We turned my Dodgeball service that we had, and I added this feature so you could say, “Hey, I’m here. Hey, I, Dennis, am here.” You have five friends on the service and it would send an email to everyone’s phone and everyone’s phone would ring, and because we don’t have jobs and we don’t have anything to do during the day, and everyone got the message at the same time.
It was like “Oh, Dennis is at Central Park, I guess we’ll all go to Central Park. Oh, Lucas is at Bleecker Street Bar, I guess we’ll all go there and watch the Yankees game.” And we built this very early Bat-Signal type of thing.
On going to grad school—because robots
I was in my beat up, after-9/11, no-job thing and my buddy said “come to this weird art thing at [New York University].” It was the end of the semester when everyone shows off stuff they’ve made, and I met this woman that was making a robot that followed another robot, that followed another robot, that followed the first robot. One of them drew a line, and the other would follow the line.

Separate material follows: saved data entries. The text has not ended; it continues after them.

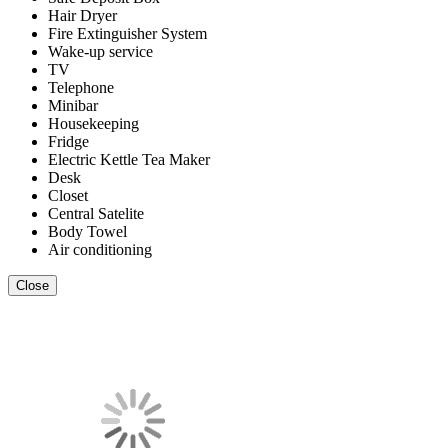
Hair Dryer
Fire Extinguisher System
Wake-up service
TV
Telephone
Minibar
Housekeeping
Fridge
Electric Kettle Tea Maker
Desk
Closet
Central Satelite
Body Towel
Air conditioning
Close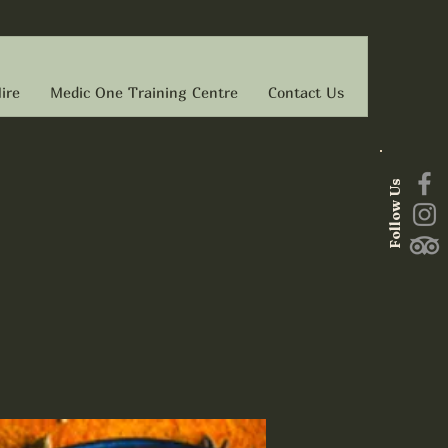
ire
Medic One Training Centre
Contact Us
Follow Us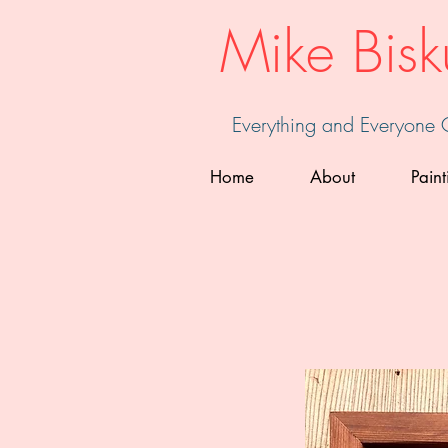
Mike Bisk
Everything and Everyone
Home
About
Paint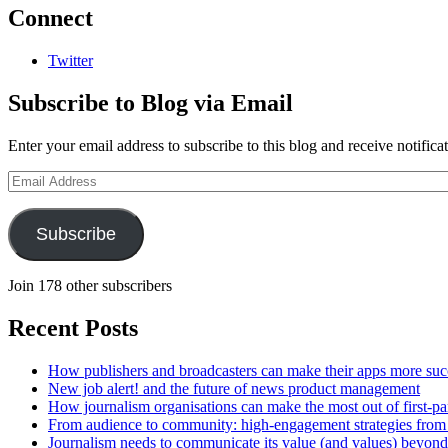
Connect
Twitter
Subscribe to Blog via Email
Enter your email address to subscribe to this blog and receive notifica
Email
Address
Subscribe
Join 178 other subscribers
Recent Posts
How publishers and broadcasters can make their apps more suc
New job alert! and the future of news product management
How journalism organisations can make the most out of first-pa
From audience to community: high-engagement strategies from
Journalism needs to communicate its value (and values) beyon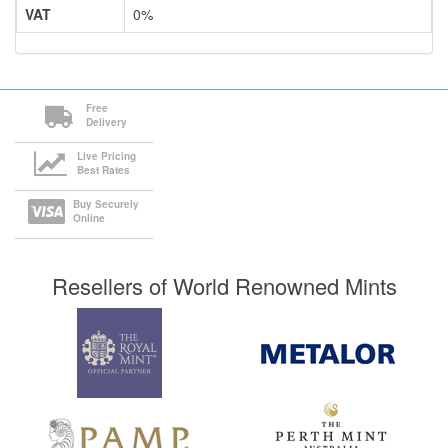
VAT
0%
Free
Delivery
Live Pricing
Best Rates
Buy Securely
Online
Resellers of World Renowned Mints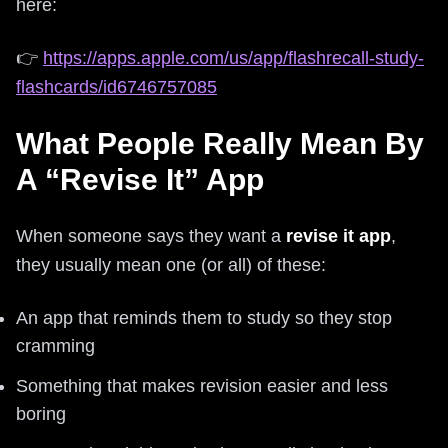
here:
👉
https://apps.apple.com/us/app/flashrecall-study-
flashcards/id6746757085
What People Really Mean By
A “Revise It” App
When someone says they want a
revise it app
,
they usually mean one (or all) of these:
An app that reminds them to study so they stop
cramming
Something that makes revision easier and less
boring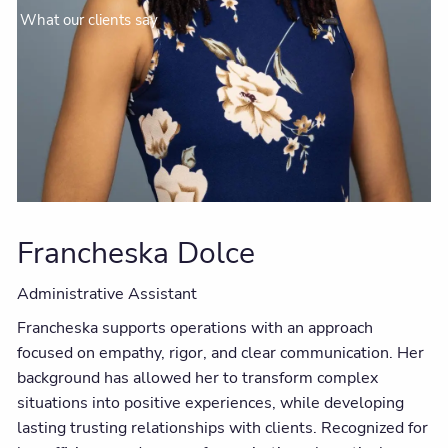
What our clients say
Francheska Dolce
Administrative Assistant
Francheska supports operations with an approach
focused on empathy, rigor, and clear communication. Her
background has allowed her to transform complex
situations into positive experiences, while developing
lasting trusting relationships with clients. Recognized for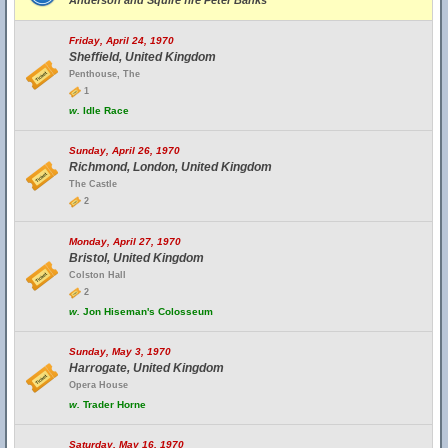
Anderson and Squire fire Peter Banks
Friday, April 24, 1970
Sheffield, United Kingdom
Penthouse, The
1
w.
Idle Race
Sunday, April 26, 1970
Richmond, London, United Kingdom
The Castle
2
Monday, April 27, 1970
Bristol, United Kingdom
Colston Hall
2
w.
Jon Hiseman's Colosseum
Sunday, May 3, 1970
Harrogate, United Kingdom
Opera House
w.
Trader Horne
Saturday, May 16, 1970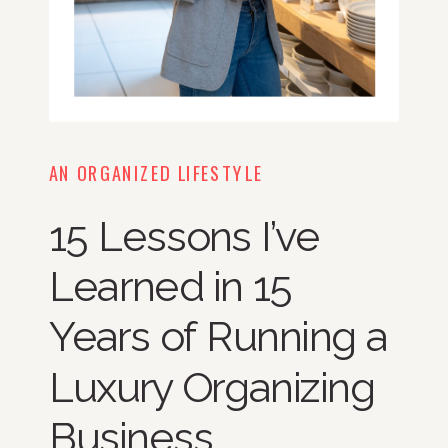
AN ORGANIZED LIFESTYLE
15 Lessons I’ve
Learned in 15
Years of Running a
Luxury Organizing
Business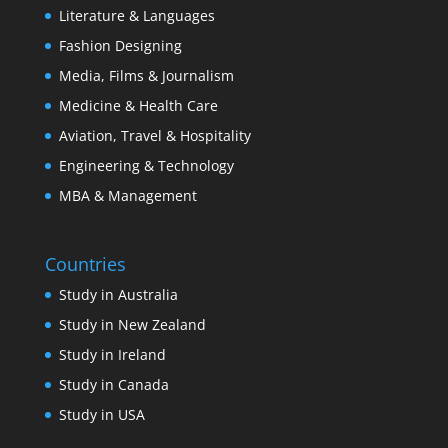
Literature & Languages
Fashion Designing
Media, Films & Journalism
Medicine & Health Care
Aviation, Travel & Hospitality
Engineering & Technology
MBA & Management
Countries
Study in Australia
Study in New Zealand
Study in Ireland
Study in Canada
Study in USA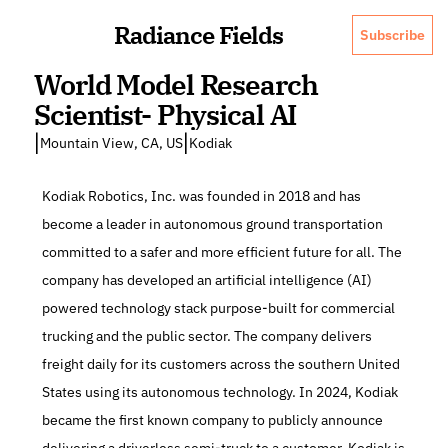
Radiance Fields
Subscribe
World Model Research 
Scientist- Physical AI
|
|
Mountain View, CA, US
Kodiak
Kodiak Robotics, Inc. was founded in 2018 and has 
become a leader in autonomous ground transportation 
committed to a safer and more efficient future for all. The 
company has developed an artificial intelligence (AI) 
powered technology stack purpose-built for commercial 
trucking and the public sector. The company delivers 
freight daily for its customers across the southern United 
States using its autonomous technology. In 2024, Kodiak 
became the first known company to publicly announce 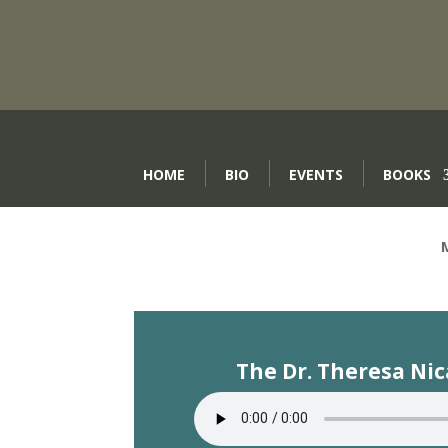
HOME
BIO
EVENTS
BOOKS
The Dr. Theresa Ni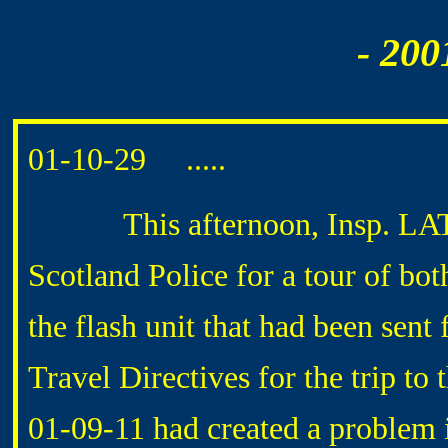
- 200
01-10-29 .....
This afternoon, Insp. LATHE
Scotland Police for a tour of bo
the flash unit that had been sent 
Travel Directives for the trip to
01-09-11 had created a problem i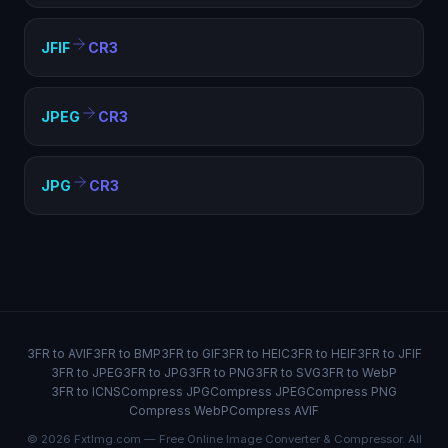
JFIF
CR3
JPEG
CR3
JPG
CR3
3FR to AVIF
3FR to BMP
3FR to GIF
3FR to HEIC
3FR to HEIF
3FR to JFIF
3FR to JPEG
3FR to JPG
3FR to PNG
3FR to SVG
3FR to WebP
3FR to ICNS
Compress JPG
Compress JPEG
Compress PNG
Compress WebP
Compress AVIF
© 2026 FxtImg.com — Free Online Image Converter & Compressor. All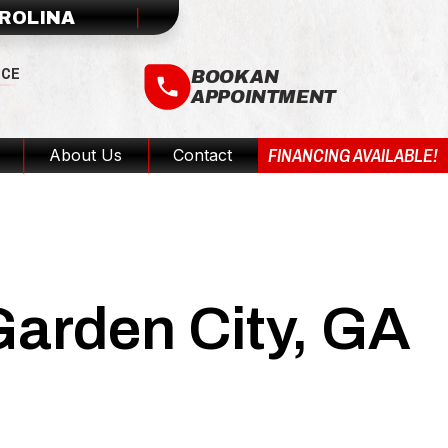
AROLINA
ICE
BOOK AN
APPOINTMENT
FINANCING AVAILABLE!
About Us
Contact
Garden City, GA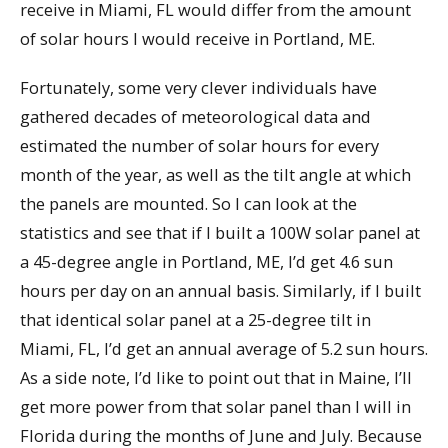
receive in Miami, FL would differ from the amount
of solar hours I would receive in Portland, ME.
Fortunately, some very clever individuals have
gathered decades of meteorological data and
estimated the number of solar hours for every
month of the year, as well as the tilt angle at which
the panels are mounted. So I can look at the
statistics and see that if I built a 100W solar panel at
a 45-degree angle in Portland, ME, I’d get 4.6 sun
hours per day on an annual basis. Similarly, if I built
that identical solar panel at a 25-degree tilt in
Miami, FL, I’d get an annual average of 5.2 sun hours.
As a side note, I’d like to point out that in Maine, I’ll
get more power from that solar panel than I will in
Florida during the months of June and July. Because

One had a light, the other would follow the light. And sound, follow the sound.
I was like, “You made this? That’s so cool!” And she was like, “I don’t know, I just made it!” And I was like, “These are my people.”
On turning his grad school thesis into a Google acquisition
At NYU, we had to come up with a thesis project and [my friend] Alex Rainert said, “hey, why don’t you take that Dodgeball thing and dust it off now that Friendster is a thing?” We made it look a little like Friendster and tightened it up on mobile, and we learned a lot about geocoding and GPS. We launched it in 2004 for five cities. And it started getting some press.
I went out to San Francisco to speak at a conference. My friend there was like, “oh sh*t, I’m sorry I didn’t pick you up at the airport. Can you come to Google instead and just meet me here for lunch?” And then I went to Google and it was like, “just don’t tell anyone that you’re here, go hide behind the desk.” And people found out, “oh, one of the guys from Dodgeball is here,” and they said “hey, can you tell us how it works?”
And I spoke to one person, then two people and there were 10 people and eventually I went to this conversation when they basically said, “hey, you guys are doing some pretty cool stuff, we don’t really invest in companies but you guys should come and work here.”
And that’s how Dodgeball ended up getting acquired by Google. It was super, super serendipitous.
On reinventing Dodgeball as Foursquare in 2009 after quitting Google
We’re at a bar for my buddy’s birthday party, and someone read on their phone that, hey, Google just announced that they’re going to shut down the following three projects: Notebook, something else, and Dodgeball. And I’m like, “wait, they’re going to shut down Dodgeball? It’s still running!” Dodgeball was the reason half of the people ended up at that birthday. That’s how everyone in New York coordinated, all my friends.
And [my programmer friend] Naveen Selvadurai and I said, “If they’re going to turn it off, we’re going to build another one!” This was at the bar. And everyone was like, “Yeah! Build!” We’d sit around my kitchen table and just work 18 hours a day. Every day until the thing started getting a little stronger, and we launched in a couple other cities and it started getting some momentum.
[Venture capitalist] Charlie O’Donnell wrote this blog post, “I’ve seen the future of Yelp and it’s called Foursquare.” And it was like, people will check into this thing. Merchants want the check-ins, merchants give discounts, this company will generate money, and more people will check in. I read that and I thought, “This seems like a pretty good idea. That’s the story we should tell the investors.” That’s what we started doing.
We ended up raising some money from Union Square Ventures. And me and Naveen, we got our first $1,000 paycheck from Foursquare. Suddenly we had a three-person team, and we just started growing from there . . . and now here we are, five years later.